* [Written instruction] In the records below, substitute "teacups" for every "mugs", keep everything else the same, and leave out the pictures.
* begin Records for the task *
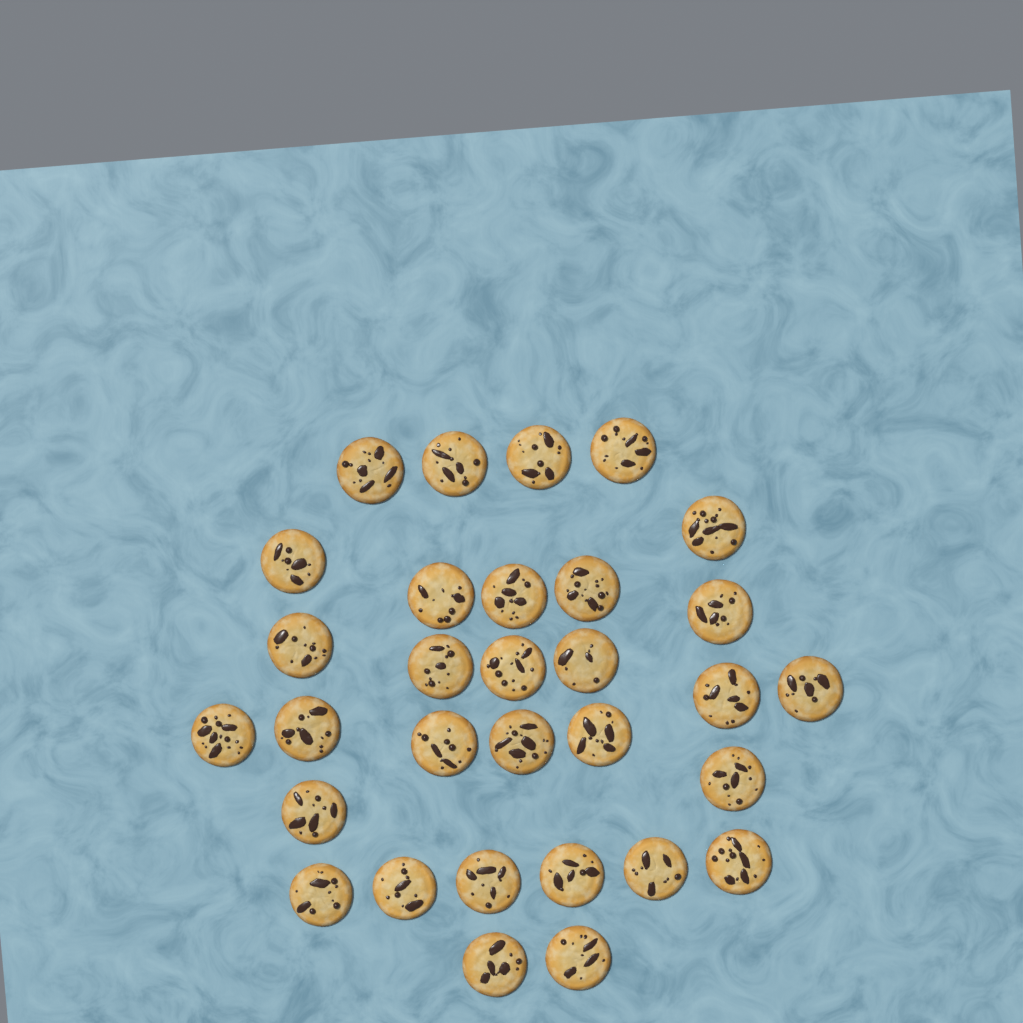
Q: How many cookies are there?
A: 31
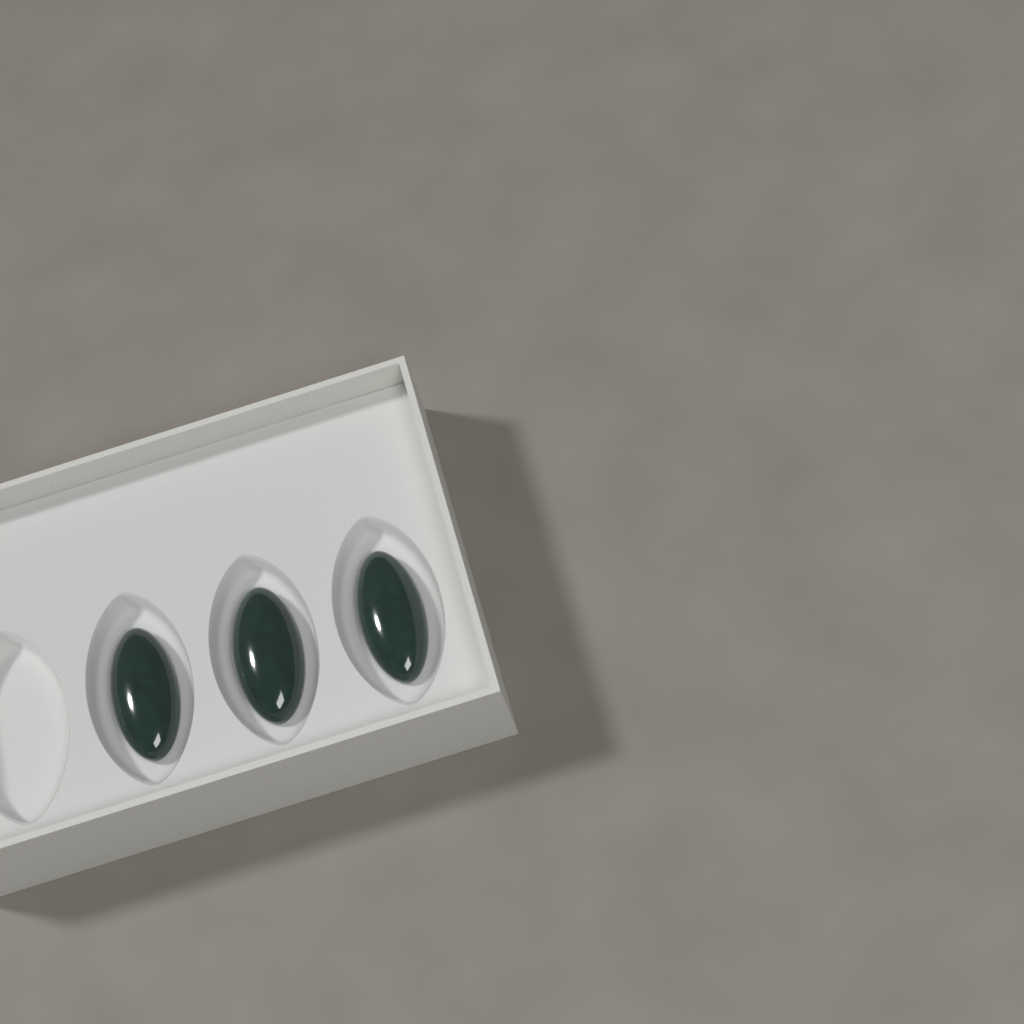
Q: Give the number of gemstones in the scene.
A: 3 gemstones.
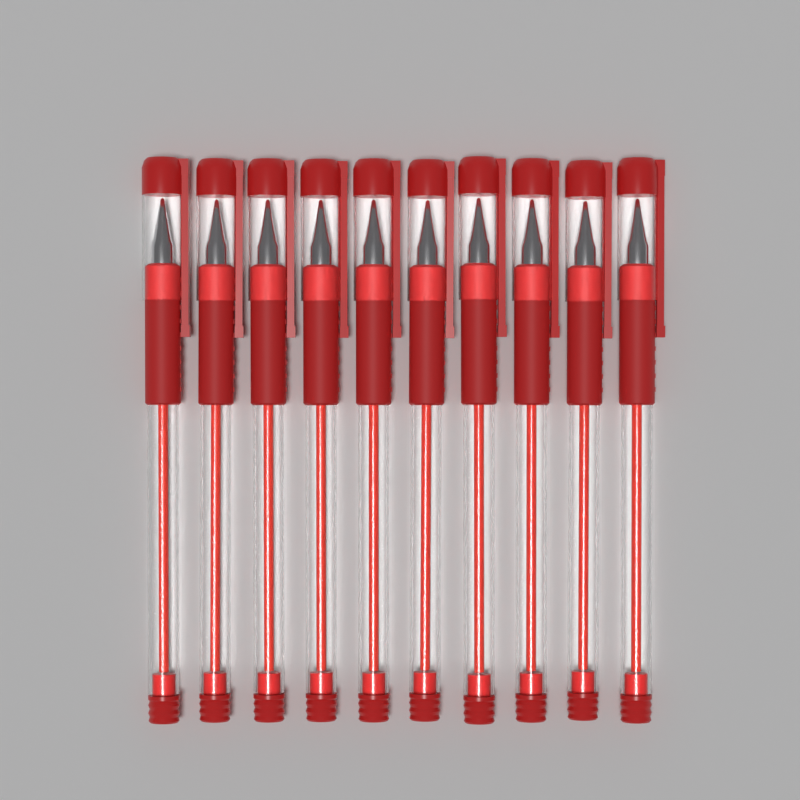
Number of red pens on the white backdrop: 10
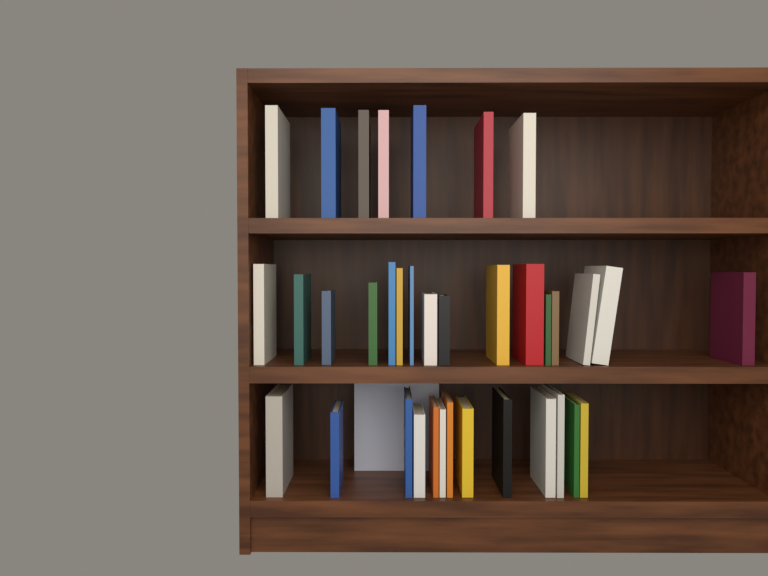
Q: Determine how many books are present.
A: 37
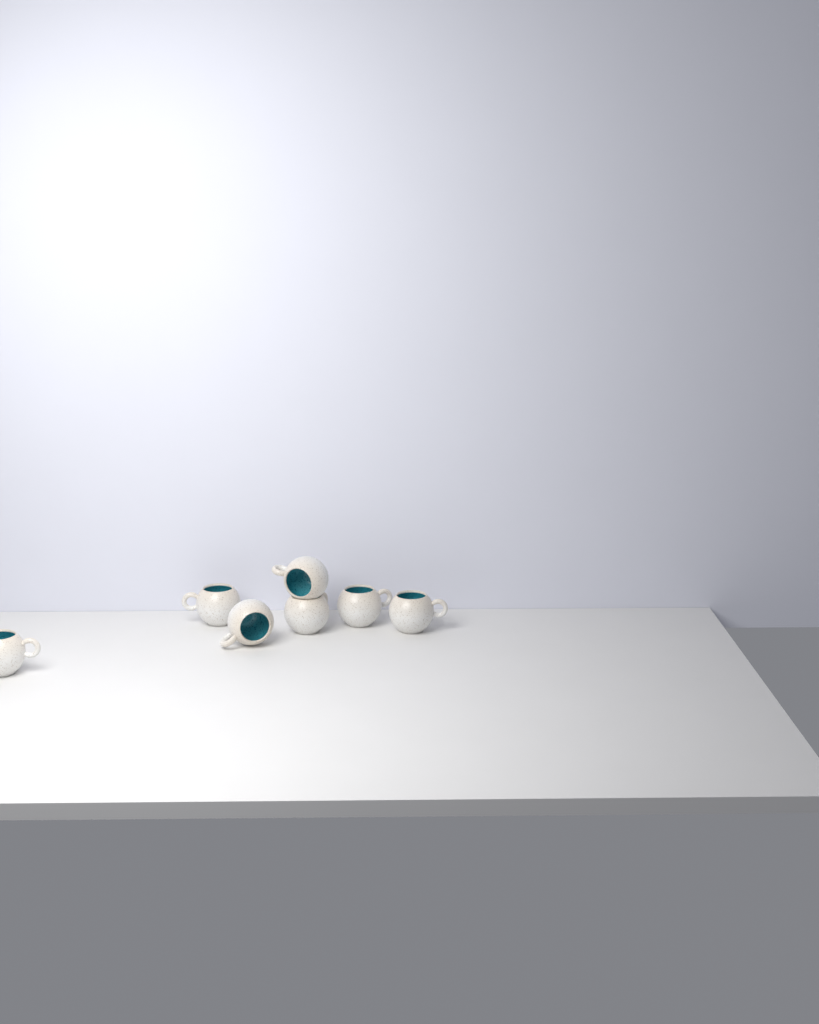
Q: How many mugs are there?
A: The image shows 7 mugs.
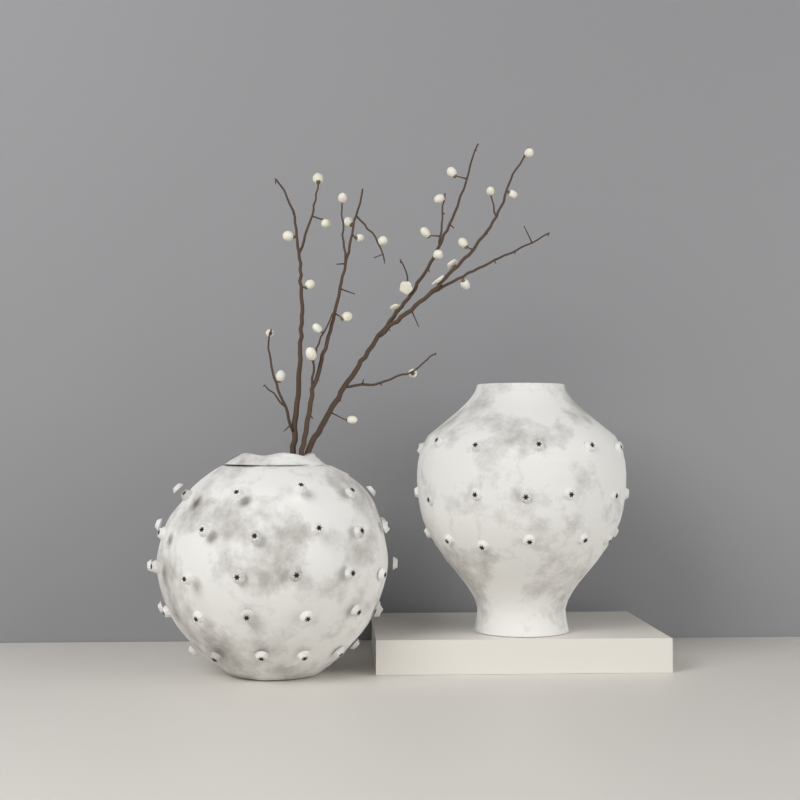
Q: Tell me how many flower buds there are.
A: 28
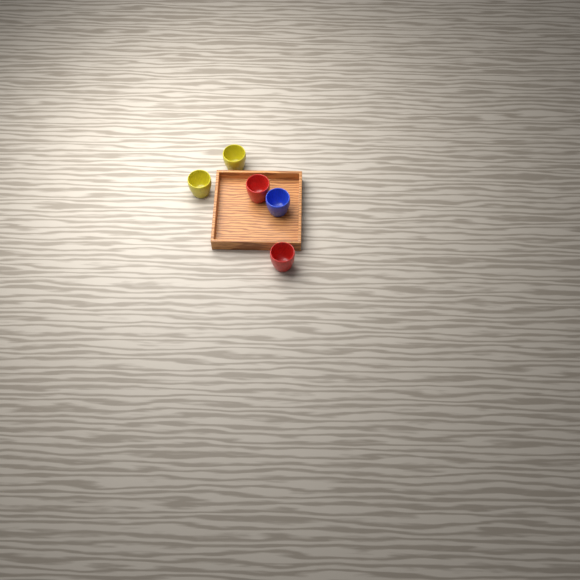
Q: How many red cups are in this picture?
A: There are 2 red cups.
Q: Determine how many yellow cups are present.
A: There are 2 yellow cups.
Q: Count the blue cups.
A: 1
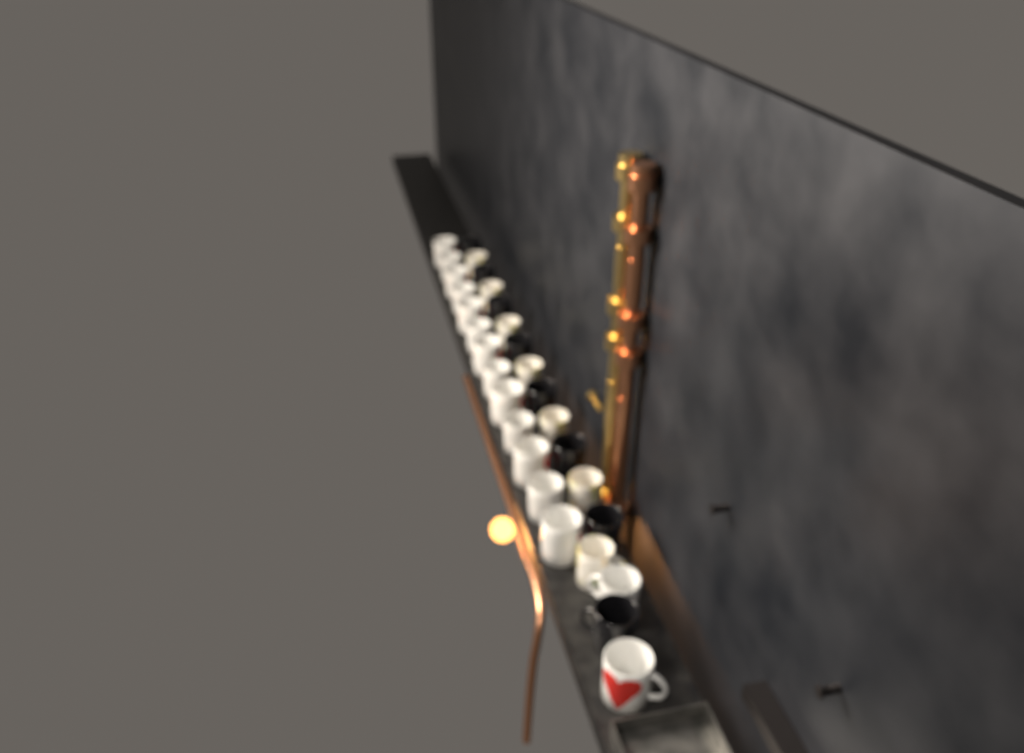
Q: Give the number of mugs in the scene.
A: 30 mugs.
* end Records for the task *
* [In response]
Q: How many cookies are there?
A: 31
Q: Give the number of gemstones in the scene.
A: 3 gemstones.
Number of red pens on the white backdrop: 10
Q: Determine how many books are present.
A: 37
Q: How many teacups are there?
A: The image shows 7 teacups.
Q: Tell me how many flower buds there are.
A: 28
Q: How many red cups are in this picture?
A: There are 2 red cups.
Q: Determine how many yellow cups are present.
A: There are 2 yellow cups.
Q: Count the blue cups.
A: 1
Q: Give the number of teacups in the scene.
A: 30 teacups.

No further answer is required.